◆ Trecho do texto:

────────────────────────────────────────

Por Stella Ferrari — A Global Survey Allianz Trade 2026, realizada em duas fases entre fevereiro e março com 6.000 empresas em 13 mercados, revela um cenário de resiliência das empresas exportadoras diante da atual turbulência geopolítica. Embora o conflito no Oriente Médio tenha reordenado a matriz de riscos, não chegou a fazer descarrilar as projeções: 75% dos exportadores ainda esperam crescimento das exportações em 2026.

Segundo Aylin Somersan Coqui, CEO da Allianz Trade, “o impacto do conflito parece moderado se comparado ao choque tarifário de 2025, quando as expectativas despencaram 40 pontos percentuais”. No entanto, alerta ela, esse otimismo é frágil e pode se dissipar rapidamente caso o conflito se prolongue. Entre os mercados, empresas do Vietnã, Estados Unidos e Espanha registraram quedas superiores a 10 pontos percentuais na confiança, enquanto as chinesas recuaram 9 pontos.

O levantamento mostra que o risco geopolítico e político assumiu o primeiro lugar entre as ameaças globais para 65% das empresas — superando a complexidade e a concentração das cadeias de abastecimento, preocupação central em 2025 (45%). Problemas de oferta, como falhas de fornecedores e escassez de insumos, subiram para o segundo posto, citados por 57% das empresas.

Curiosamente, menos de um quarto das organizações se mostra preocupada com efeitos secundários do conflito sobre energia e transporte marítimo. Isso sugere duas possibilidades: ou as empresas confiam em seus mecanismos de adaptação, ou esperam que o episódio tenha curta duração — uma leitura que exige prudência dada a natureza incerta do risco geopolítico.

────────────────────────────────────────

◆ Material fornecido:
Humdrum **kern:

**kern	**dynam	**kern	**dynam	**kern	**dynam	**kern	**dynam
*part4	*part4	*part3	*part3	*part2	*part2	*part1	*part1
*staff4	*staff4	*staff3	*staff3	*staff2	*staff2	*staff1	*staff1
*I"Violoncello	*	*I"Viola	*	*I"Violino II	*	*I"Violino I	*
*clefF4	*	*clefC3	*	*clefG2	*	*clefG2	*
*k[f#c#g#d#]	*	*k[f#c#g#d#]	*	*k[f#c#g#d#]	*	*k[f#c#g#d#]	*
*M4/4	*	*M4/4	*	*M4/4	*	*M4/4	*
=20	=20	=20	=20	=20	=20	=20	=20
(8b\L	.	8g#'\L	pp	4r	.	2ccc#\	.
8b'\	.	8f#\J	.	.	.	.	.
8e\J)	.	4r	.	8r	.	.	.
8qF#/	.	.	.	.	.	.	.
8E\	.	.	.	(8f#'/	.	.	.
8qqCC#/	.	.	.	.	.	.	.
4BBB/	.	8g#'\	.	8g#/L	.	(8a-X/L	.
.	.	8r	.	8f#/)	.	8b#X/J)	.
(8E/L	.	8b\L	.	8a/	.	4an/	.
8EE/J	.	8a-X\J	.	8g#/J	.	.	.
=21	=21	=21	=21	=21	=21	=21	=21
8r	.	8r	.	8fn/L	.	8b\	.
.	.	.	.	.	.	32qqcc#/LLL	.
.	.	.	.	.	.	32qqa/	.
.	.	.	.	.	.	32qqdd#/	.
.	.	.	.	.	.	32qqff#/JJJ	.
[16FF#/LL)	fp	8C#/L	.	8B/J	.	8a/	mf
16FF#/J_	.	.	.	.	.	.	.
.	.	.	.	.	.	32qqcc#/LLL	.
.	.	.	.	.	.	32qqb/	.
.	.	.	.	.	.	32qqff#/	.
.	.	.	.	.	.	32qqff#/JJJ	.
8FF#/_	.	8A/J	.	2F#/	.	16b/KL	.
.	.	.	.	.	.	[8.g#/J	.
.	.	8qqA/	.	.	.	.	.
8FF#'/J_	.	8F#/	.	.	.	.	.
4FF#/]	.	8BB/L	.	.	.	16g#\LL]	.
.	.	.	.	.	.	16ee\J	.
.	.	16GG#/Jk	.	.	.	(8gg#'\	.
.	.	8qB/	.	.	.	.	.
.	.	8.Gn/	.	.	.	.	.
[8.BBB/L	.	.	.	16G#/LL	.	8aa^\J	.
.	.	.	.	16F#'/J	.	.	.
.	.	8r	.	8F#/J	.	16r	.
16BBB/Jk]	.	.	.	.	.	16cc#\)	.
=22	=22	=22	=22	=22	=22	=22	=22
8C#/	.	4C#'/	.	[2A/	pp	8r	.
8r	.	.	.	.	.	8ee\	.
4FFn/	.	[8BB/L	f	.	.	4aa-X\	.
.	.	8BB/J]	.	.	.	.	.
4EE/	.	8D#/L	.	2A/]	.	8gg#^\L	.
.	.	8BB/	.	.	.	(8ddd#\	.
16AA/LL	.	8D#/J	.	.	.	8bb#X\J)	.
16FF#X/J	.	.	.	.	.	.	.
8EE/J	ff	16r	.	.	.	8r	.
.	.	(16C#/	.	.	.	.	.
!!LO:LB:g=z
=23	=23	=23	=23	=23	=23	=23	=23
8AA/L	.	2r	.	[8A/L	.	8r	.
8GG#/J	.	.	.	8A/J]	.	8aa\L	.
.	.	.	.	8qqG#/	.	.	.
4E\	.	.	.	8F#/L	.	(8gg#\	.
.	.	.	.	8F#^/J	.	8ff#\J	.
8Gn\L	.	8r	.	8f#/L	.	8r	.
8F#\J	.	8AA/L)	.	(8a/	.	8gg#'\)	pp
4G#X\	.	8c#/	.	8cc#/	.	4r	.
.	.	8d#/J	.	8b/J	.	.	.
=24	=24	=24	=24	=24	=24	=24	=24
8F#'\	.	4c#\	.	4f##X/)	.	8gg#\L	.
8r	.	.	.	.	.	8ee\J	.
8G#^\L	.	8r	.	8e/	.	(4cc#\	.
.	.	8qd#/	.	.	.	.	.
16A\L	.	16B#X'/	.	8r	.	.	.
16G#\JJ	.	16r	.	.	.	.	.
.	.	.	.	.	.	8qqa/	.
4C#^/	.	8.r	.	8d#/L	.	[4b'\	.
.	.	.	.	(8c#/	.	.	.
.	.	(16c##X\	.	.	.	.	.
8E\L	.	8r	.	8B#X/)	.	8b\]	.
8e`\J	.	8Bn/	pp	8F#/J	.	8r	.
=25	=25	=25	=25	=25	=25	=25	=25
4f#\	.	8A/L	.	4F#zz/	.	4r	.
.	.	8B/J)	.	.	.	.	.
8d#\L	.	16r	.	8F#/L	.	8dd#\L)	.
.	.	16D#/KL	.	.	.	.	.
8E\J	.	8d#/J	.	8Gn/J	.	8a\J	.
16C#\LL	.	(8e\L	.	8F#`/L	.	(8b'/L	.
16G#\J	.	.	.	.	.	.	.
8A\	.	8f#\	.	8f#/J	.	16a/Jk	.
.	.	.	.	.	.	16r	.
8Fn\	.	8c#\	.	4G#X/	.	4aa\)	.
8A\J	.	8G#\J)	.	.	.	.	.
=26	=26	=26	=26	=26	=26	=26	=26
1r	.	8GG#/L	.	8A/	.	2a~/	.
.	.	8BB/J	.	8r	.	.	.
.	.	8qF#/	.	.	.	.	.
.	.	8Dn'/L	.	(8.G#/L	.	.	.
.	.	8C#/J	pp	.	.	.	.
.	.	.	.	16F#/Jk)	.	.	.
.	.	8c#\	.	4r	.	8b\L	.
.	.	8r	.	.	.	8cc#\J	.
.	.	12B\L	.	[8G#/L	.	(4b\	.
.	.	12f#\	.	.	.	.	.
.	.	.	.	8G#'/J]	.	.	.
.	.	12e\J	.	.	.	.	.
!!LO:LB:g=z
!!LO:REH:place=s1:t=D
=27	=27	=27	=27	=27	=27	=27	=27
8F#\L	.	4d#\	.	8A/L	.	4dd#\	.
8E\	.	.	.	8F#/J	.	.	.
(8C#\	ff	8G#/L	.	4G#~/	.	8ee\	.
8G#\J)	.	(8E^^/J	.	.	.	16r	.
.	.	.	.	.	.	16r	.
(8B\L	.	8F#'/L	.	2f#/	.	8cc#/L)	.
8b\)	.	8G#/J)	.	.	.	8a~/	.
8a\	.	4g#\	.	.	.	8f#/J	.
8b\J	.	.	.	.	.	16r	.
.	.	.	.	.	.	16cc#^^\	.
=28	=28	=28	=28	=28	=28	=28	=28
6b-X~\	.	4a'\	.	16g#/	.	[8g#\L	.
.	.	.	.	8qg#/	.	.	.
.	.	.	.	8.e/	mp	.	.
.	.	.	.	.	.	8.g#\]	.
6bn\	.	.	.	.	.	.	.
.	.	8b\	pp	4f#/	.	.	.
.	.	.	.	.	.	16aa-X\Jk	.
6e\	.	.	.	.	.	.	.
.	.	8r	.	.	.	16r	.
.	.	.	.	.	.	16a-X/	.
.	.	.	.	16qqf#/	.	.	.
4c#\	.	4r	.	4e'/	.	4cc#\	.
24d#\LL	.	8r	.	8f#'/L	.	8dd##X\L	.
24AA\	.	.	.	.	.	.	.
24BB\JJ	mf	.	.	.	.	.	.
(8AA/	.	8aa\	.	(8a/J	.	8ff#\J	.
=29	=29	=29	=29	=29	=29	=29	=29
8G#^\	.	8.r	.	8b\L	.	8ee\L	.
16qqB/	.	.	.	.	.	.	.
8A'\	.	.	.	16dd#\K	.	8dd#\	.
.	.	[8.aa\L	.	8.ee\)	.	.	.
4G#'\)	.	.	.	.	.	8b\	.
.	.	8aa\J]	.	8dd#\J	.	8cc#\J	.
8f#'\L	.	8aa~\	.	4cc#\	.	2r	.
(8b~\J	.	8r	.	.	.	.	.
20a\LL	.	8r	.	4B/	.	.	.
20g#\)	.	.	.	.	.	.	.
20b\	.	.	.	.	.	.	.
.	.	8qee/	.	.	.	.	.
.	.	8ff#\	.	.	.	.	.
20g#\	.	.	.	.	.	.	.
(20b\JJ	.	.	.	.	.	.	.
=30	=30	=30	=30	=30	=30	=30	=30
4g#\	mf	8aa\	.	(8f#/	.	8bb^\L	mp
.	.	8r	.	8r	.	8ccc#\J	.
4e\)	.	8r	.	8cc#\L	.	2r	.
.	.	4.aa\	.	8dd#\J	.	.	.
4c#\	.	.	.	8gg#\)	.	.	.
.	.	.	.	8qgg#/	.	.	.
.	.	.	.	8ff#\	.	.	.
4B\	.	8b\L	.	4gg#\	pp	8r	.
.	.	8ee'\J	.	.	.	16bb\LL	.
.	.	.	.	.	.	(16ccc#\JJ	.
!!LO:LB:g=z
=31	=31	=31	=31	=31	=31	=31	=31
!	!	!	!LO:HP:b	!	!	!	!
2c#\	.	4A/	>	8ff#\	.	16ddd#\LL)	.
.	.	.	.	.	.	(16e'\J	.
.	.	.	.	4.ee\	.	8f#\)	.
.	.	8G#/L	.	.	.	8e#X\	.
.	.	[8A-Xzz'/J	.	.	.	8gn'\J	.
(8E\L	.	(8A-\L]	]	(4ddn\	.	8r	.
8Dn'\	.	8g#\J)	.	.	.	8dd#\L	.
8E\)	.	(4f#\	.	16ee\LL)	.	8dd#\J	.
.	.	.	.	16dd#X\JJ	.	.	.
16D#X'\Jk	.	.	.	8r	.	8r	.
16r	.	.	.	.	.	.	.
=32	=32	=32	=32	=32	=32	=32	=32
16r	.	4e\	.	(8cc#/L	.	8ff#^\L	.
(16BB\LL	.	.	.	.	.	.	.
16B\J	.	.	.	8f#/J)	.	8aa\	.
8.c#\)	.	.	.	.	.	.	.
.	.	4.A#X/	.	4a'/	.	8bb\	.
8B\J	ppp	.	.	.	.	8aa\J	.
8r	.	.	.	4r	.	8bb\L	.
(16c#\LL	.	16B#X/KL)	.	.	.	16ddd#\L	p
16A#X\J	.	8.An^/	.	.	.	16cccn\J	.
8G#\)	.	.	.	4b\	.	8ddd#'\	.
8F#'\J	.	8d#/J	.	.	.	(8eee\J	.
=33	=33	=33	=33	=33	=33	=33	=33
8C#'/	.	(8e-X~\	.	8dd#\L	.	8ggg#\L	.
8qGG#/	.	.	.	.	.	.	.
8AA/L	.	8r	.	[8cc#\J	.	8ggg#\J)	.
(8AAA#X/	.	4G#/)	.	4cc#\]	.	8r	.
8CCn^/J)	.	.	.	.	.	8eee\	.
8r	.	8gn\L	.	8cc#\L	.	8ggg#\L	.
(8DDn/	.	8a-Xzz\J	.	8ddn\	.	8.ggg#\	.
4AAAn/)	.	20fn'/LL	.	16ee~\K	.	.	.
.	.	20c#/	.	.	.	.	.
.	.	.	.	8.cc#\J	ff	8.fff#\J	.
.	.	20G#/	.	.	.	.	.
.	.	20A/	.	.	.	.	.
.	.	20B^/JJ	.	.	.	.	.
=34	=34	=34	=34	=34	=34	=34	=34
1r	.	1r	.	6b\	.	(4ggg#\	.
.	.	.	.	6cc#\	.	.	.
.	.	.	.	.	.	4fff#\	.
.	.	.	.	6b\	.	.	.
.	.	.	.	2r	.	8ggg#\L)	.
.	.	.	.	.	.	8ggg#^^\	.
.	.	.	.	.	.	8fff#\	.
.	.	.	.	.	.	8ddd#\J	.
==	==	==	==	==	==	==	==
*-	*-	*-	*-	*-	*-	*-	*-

────────────────────────────────────────

◆ Enunciado:
Reproduza o texto sobre a pesquisa da Allianz Trade desde "Segundo Aylin Somersan" até "recuaram 9 pontos.", incluindo este último trecho.

◆ Espaço de resposta:
Segundo Aylin Somersan Coqui, CEO da Allianz Trade, “o impacto do conflito parece moderado se comparado ao choque tarifário de 2025, quando as expectativas despencaram 40 pontos percentuais”. No entanto, alerta ela, esse otimismo é frágil e pode se dissipar rapidamente caso o conflito se prolongue. Entre os mercados, empresas do Vietnã, Estados Unidos e Espanha registraram quedas superiores a 10 pontos percentuais na confiança, enquanto as chinesas recuaram 9 pontos.